Geç kalmış bir bölüm...
_____
Tanrı en sevdiği kulunu önce yanına alırmış derler.. Hayatın anlamı ve evren iyi olmak üzerine mi döner ? Yoksa sadece karmayla dönen bir hayatımız mı var? Karşılıklı ve çıkar ilişkisiyle dönen bir hayatı tercih etmezdim doğrusu. Kalbin birisini sevince bu da mı karşılıklı bir şekilde oluyordu ki ? Milyon tane çıkar sebebi olabilirdi.. Belki zenginsin ya da çok güzel. Belki güzel yemek yapıyorsun ya da sadece sevilesi bir insansın.. Ne denebilir ki..
Ve ben şuan aşırı bunalmış bir şekilde karşımdaki 3 kişiye bakıyordum. Başlamaları için. Hızlı olmasını söylememe rağmen baya oyalanmışlardı. Ve bu beni sinir ediyordu.. Çok hedefim vardı ve bunları tutturmak için yaşıyordum. En önemli şey zamandı ve ben şuan hem günlük hedefimi aksatıyor hem de zaman kaybediyordum.

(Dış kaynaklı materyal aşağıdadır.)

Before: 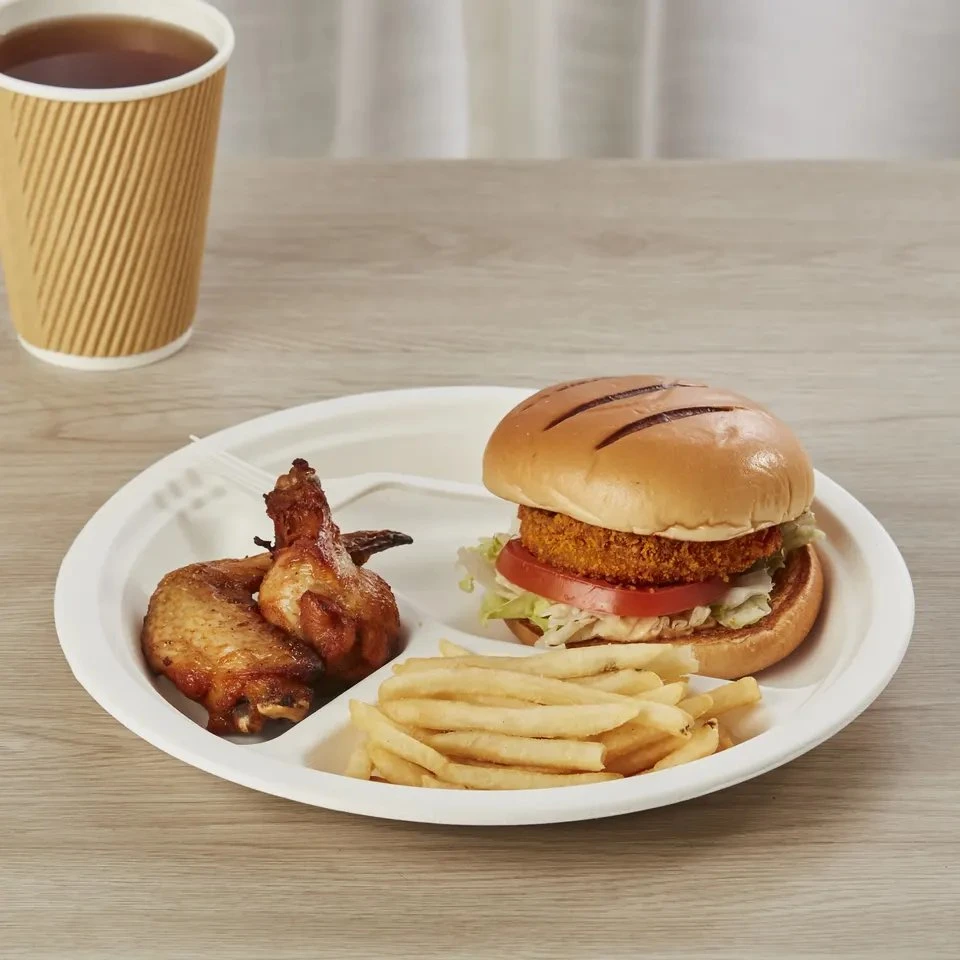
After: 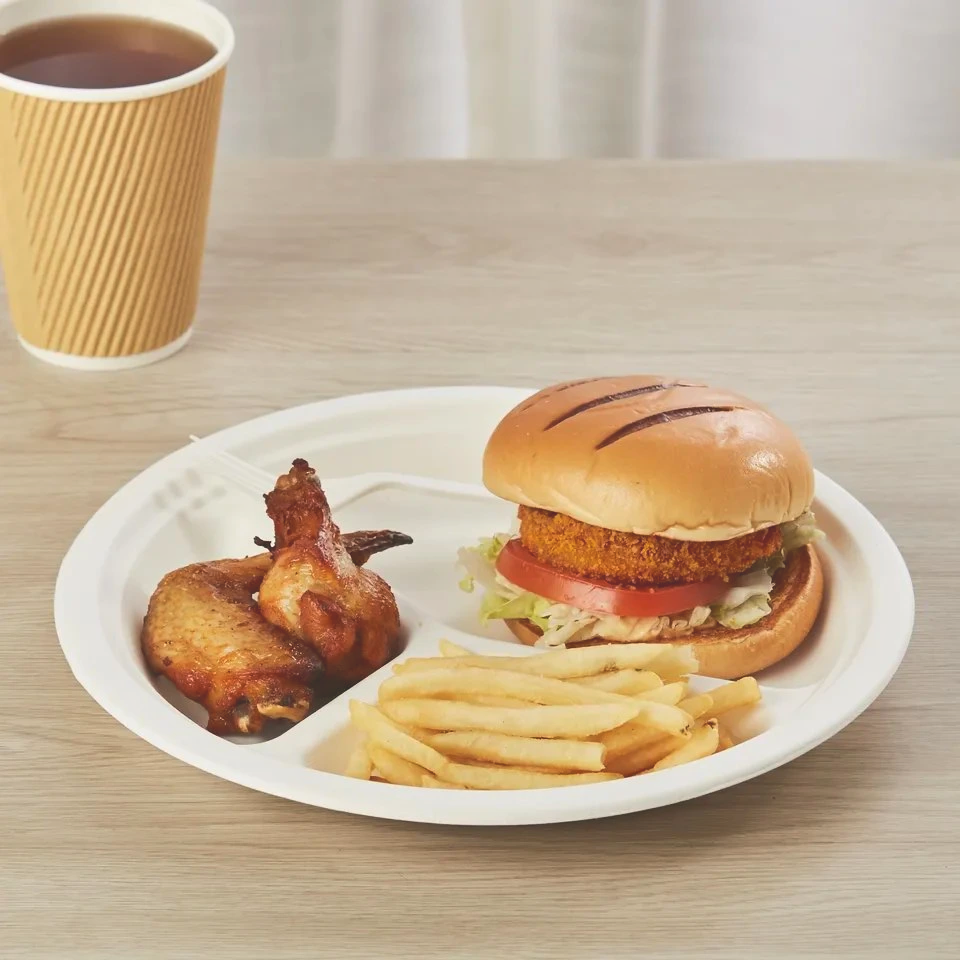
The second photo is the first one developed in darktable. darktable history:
tone equalizer: -8 EV -0.422 EV, -7 EV -0.382 EV, -6 EV -0.363 EV, -5 EV -0.231 EV, -3 EV 0.236 EV, -2 EV 0.325 EV, -1 EV 0.38 EV, +0 EV 0.396 EV, edges refinement/feathering 500, mask exposure compensation -1.57 EV, preserve details no
levels: black 3.77%
local contrast: detail 69%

"Evet Zemheri hanım. Hazırız. Siz de hazırsanız ilk sorumu sorayım."
Yavaşça doğruldum ceketimi çıkarttım ve masamın önüne gelerek kenarına oturdum. Ve elimle devam etmelerini istedim.
"Bu hırsın ve azimin sebebi nedir ?"
Biraz düşündüm ve cevap verdim.
"Sanırım hedeflerim. Başarı hedeflerim . Hedefler benim için çok önemli. Bir insanın yaşama amacı kesinlikle hedefler. Ve onları gerçekleştirmek için canımı verebilirim."
Bu gerçekti gerçekten böyleydi. Evet hedeflerim tam olarak bulunduğum durum değildi ama yeni hedefler elde edebilirdim değil mi?Karşımdaki adam biraz tereddütle gözlerime baktı ve yutkundu. Ardından bir kaç daha böyle işim ve kariyerimle alakalı şeyler sordular. Birbirlerine baktılar ve sonrasında o benim bile merak ettiğim soruyu sordular.
"Yılmazerler ile ailenizin yıldızı asla barışmadı ama siz ortada asla bir gerginlik yokmuş gibi onlarlar ilişkilerinize devam ediyorsunuz. Bunun sebebi nedir tam olarak. Bir aşk mı yoksa bir hırs mı yada bir taktik."
Yeterince bunalmıştım ve bu soru beni bile heyecanlandırıp merak ettirdi..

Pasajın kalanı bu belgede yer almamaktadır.